### PAGE EXTRACT

The Department of Health and Human Services’ Office for Civil Rights (OCR) has reached a settlement with Lahey Hospital and Medical Center following an investigation into potential HIPAA violations. The Burlington, Mass. hospital has decided to settle the OCR’s case without admission of liability. The Lahey Hospital HIPAA breach settlement relates to the impermissible disclosure of Protected Health Information of 599 patients in October, 2011.
The incident that led to the OCR case involved the theft of a laptop computer associated with a portable computed tomography (CT) scanner. The laptop was used to operate the device and record and store medical images via the hospital’s Radiology Information System and Picture Archiving and Communication System. The laptop computer was stolen from the hospital premises.
Lahey Hospital HIPAA Breach Settlement of $850,000 Agreed with OCR
A breach of 599 patient records may seem fairly minor in light of the recent mega data breaches suffered by health insurers, healthcare providers, and business associates of covered entities so far in 2015. However, the sizable Lahey Hospital HIPAA breach settlement relates not to the number of records exposed – that is considered by OCR when deciding on a penalty – but the seriousness of the HIPAA violations that contributed to the cause of the breach, as well as other violations of HIPAA rules uncovered by investigators.
In this case, upon investigation of the data breach, OCR officials discovered a number of potential violations of HIPAA rules, some of which breached fundamental HIPAA Rules put in place to keep the Protected Health Information of patients secured.
In order to determine whether vulnerabilities exist that could potentially be exploited by malicious insiders or external individuals, a covered entity must conduct a comprehensive risk analysis. The risk analysis must include all systems and equipment used to store ePHI. If any person, system, or software, is required to touch ePHI, it must be included in the risk analysis.
Lahey hospital was discovered not to have accurately conducted a comprehensive risk analysis, and consequently, security vulnerabilities were allowed to remain. Potentially, considerably more than 599 medical records could have been exposed.

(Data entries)
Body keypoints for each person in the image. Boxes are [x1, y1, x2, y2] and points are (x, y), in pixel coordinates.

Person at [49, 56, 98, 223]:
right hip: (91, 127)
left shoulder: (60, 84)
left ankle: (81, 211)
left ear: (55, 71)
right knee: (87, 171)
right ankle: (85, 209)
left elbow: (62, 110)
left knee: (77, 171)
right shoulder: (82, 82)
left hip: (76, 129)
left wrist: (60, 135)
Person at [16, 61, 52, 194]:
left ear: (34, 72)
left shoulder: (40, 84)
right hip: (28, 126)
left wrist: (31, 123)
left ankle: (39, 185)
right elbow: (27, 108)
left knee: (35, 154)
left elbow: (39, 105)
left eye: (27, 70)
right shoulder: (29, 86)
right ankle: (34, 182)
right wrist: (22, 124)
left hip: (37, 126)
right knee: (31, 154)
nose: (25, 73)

### REQUIRED ACTION 1
Reproduce, word for word, the part of the Lahey Hospital settlement article that opens with "Lahey Hospital HIPAA Breach Settlement of" and closes with "of patients secured.".
### REQUIRED ACTION 2
In the Lahey Hospital settlement article, what item was stolen from the hospital premises?
### REQUIRED ACTION 3
Continue the Lahey Hospital settlement article from the point where it stops.

### RESPONSE 1
Lahey Hospital HIPAA Breach Settlement of $850,000 Agreed with OCR
A breach of 599 patient records may seem fairly minor in light of the recent mega data breaches suffered by health insurers, healthcare providers, and business associates of covered entities so far in 2015. However, the sizable Lahey Hospital HIPAA breach settlement relates not to the number of records exposed – that is considered by OCR when deciding on a penalty – but the seriousness of the HIPAA violations that contributed to the cause of the breach, as well as other violations of HIPAA rules uncovered by investigators.
In this case, upon investigation of the data breach, OCR officials discovered a number of potential violations of HIPAA rules, some of which breached fundamental HIPAA Rules put in place to keep the Protected Health Information of patients secured.

### RESPONSE 2
A laptop computer associated with a portable computed tomography (CT) scanner.

### RESPONSE 3
Non-Existent Controls to Track ePHI Access
OCR discovered there were no controls in place to determine whether ePHI had been accessed, as a unique username had not been set on the laptop computer stolen from the hospital. This was a violation of 45 C.F.R. § 164.312(a)(2)(i). There were no procedures in place to monitor access and determine whether data were being viewed by unauthorized individuals.
The laptop computer was also left unattended in a room that was not locked. Covered entities must ensure that medical devices and computer equipment used to access or store PHI are physically protected to prevent unauthorized accessing of data.
Robust Action Plan Must be Followed with Strict Reporting Requirements
If an OCR investigation or a HIPAA compliance audit is conducted and HIPAA violations are discovered, OCR will issue a corrective action plan that the covered entity must follow. The action plan covers all areas of HIPAA non-compliance that were discovered. In this case, a robust action plan was issued as part of the Lahey Hospital HIPAA breach settlement with strict reporting requirements to ensure that all outstanding compliance issues are addressed. A comprehensive risk analysis must be conducted, additional safeguards implemented to protect ePHI, and a risk management plan developed to tackle any vulnerabilities discovered by the hospital.
According to OCR Director Jocelyn Samuels, “It is essential that covered entities apply appropriate protections to workstations associated with medical devices such as diagnostic or laboratory equipment.” The settlement should send a message to all covered entities that OCR is rigorously enforcing HIPAA regulations, which apply to all equipment used to store or transmit PHI.